In a particular region of a national park, there are currently 330 deer, and the population is increasing at an annual rate of 11%.
1. Write an exponential function to model the deer population in terms of the number of years from now.
2. Explain what each value in the model represents.
3. Predict the number of deer that will be in the region after five years.
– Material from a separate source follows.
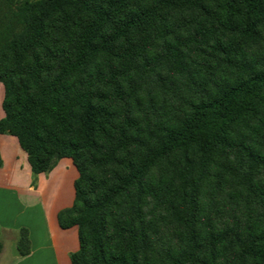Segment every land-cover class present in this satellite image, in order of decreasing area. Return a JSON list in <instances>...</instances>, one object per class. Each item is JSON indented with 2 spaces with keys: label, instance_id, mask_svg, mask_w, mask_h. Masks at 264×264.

Show your work.
1. The exponential function to model the deer population in terms of the number of years from now would be:
P(t) = P₀ * (1 + r)^t
Where:
- P(t) represents the deer population after t years.
- P₀ represents the initial deer population (330 in this case).
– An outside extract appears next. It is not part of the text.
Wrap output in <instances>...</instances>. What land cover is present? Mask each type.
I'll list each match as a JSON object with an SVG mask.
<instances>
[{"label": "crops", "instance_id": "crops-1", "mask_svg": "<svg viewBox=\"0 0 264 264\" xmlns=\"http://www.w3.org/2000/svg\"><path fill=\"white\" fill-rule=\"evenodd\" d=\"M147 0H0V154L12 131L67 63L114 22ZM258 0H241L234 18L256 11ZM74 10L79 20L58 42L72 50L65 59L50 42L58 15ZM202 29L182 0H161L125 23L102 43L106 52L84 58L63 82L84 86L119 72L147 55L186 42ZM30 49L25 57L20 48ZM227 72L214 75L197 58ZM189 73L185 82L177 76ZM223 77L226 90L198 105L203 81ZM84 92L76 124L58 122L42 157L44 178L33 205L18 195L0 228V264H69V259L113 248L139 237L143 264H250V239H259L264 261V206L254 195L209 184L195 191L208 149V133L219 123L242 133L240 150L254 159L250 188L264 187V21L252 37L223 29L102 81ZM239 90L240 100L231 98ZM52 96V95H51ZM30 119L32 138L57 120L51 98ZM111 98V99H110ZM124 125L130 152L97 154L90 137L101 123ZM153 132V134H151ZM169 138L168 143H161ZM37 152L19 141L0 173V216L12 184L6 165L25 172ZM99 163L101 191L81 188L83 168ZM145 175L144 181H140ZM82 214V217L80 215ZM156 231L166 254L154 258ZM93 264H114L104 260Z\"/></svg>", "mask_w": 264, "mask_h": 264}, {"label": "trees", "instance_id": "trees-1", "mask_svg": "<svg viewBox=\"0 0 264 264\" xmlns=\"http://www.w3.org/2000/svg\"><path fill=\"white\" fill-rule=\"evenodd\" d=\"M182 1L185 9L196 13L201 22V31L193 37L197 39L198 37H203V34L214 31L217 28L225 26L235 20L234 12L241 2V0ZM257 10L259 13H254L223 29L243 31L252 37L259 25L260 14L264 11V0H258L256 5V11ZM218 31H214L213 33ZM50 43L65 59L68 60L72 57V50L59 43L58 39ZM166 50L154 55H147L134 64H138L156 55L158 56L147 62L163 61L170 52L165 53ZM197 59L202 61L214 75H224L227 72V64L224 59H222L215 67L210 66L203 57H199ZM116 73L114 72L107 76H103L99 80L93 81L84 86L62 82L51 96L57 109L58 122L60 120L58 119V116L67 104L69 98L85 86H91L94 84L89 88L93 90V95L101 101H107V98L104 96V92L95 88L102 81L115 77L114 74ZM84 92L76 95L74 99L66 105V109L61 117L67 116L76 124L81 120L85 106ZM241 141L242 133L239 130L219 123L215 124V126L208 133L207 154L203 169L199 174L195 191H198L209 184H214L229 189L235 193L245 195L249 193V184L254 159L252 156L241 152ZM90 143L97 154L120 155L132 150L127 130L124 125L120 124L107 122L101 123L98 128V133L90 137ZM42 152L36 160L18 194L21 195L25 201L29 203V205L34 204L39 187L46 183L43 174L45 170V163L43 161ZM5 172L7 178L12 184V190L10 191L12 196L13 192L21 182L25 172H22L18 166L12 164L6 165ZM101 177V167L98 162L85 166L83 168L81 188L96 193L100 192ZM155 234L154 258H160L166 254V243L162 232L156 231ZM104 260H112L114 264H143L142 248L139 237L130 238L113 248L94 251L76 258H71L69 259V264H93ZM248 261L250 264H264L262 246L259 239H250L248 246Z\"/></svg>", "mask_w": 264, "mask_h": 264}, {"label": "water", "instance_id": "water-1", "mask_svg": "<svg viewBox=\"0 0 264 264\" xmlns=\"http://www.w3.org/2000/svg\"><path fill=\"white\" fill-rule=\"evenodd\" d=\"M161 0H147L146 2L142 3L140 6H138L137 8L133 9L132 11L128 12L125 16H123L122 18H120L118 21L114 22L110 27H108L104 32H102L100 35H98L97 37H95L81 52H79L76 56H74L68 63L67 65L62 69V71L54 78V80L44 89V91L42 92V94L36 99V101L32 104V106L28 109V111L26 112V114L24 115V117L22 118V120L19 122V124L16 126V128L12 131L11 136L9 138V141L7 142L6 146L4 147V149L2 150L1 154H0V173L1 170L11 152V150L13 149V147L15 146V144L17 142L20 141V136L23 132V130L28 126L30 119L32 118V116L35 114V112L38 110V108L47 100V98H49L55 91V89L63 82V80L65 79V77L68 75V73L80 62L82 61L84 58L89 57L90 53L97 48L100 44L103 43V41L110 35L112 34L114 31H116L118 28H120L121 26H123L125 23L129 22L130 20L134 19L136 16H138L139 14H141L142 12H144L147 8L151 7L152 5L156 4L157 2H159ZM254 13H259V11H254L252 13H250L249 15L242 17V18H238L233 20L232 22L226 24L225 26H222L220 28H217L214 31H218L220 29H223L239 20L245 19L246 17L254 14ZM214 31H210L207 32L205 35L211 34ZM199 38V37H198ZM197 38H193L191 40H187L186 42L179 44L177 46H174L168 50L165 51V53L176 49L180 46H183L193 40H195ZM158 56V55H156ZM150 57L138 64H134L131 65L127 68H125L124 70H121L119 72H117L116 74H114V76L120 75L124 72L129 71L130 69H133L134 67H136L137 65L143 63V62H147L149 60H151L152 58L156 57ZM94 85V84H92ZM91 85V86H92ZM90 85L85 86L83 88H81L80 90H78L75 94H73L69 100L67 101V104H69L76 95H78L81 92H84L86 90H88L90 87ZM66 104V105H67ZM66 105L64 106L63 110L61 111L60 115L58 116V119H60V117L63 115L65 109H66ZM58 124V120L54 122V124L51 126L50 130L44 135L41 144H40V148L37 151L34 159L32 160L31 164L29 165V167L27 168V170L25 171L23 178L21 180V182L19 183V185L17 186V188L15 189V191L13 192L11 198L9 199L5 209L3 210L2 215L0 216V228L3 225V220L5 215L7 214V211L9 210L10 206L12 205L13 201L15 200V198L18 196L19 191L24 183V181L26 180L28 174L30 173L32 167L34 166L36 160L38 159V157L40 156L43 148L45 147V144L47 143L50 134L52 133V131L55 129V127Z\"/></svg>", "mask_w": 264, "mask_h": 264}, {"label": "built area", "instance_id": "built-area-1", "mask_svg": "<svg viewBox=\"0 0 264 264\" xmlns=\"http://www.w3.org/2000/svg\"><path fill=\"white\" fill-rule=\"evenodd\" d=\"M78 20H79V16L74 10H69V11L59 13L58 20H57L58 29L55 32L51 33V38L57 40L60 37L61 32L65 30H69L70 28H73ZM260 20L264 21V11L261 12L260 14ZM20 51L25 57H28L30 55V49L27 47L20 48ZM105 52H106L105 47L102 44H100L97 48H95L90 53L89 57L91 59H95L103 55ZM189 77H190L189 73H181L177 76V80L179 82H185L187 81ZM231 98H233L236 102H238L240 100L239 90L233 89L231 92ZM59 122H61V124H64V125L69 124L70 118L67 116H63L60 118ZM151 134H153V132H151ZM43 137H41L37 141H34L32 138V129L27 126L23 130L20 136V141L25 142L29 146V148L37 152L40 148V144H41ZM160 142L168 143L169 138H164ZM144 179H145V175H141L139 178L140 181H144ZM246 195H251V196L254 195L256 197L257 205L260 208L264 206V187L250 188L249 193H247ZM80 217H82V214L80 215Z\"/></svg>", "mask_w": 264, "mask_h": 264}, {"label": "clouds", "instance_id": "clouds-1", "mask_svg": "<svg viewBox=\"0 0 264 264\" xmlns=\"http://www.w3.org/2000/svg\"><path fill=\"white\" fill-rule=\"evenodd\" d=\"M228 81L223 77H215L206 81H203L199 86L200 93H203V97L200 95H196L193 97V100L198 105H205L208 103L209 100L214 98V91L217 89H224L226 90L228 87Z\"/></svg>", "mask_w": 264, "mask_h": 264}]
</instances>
- r represents the annual growth rate as a decimal (11% would be 0.11).
- t represents the number of years from now.
Therefore, the exponential function would be P(t) = 330 * (1 + 0.11)^t.
2. In the exponential function:
- P₀ (330) represents the initial population of deer in the region.
- r (0.11) represents the growth rate of the population per year, which is 11%.
- t represents the number of years from now, indicating how far into the future you want to predict the population.
3. To predict the number of deer that will be in the region after five years, substitute t = 5 into the exponential function:
P(5) = 330 * (1 + 0.11)^5
P(5) = 330 * (1.11)^5
P(5) = 330 * 1.735
P(5) = 571.05
Therefore, the predicted number of deer in the region after five years is approximately 571.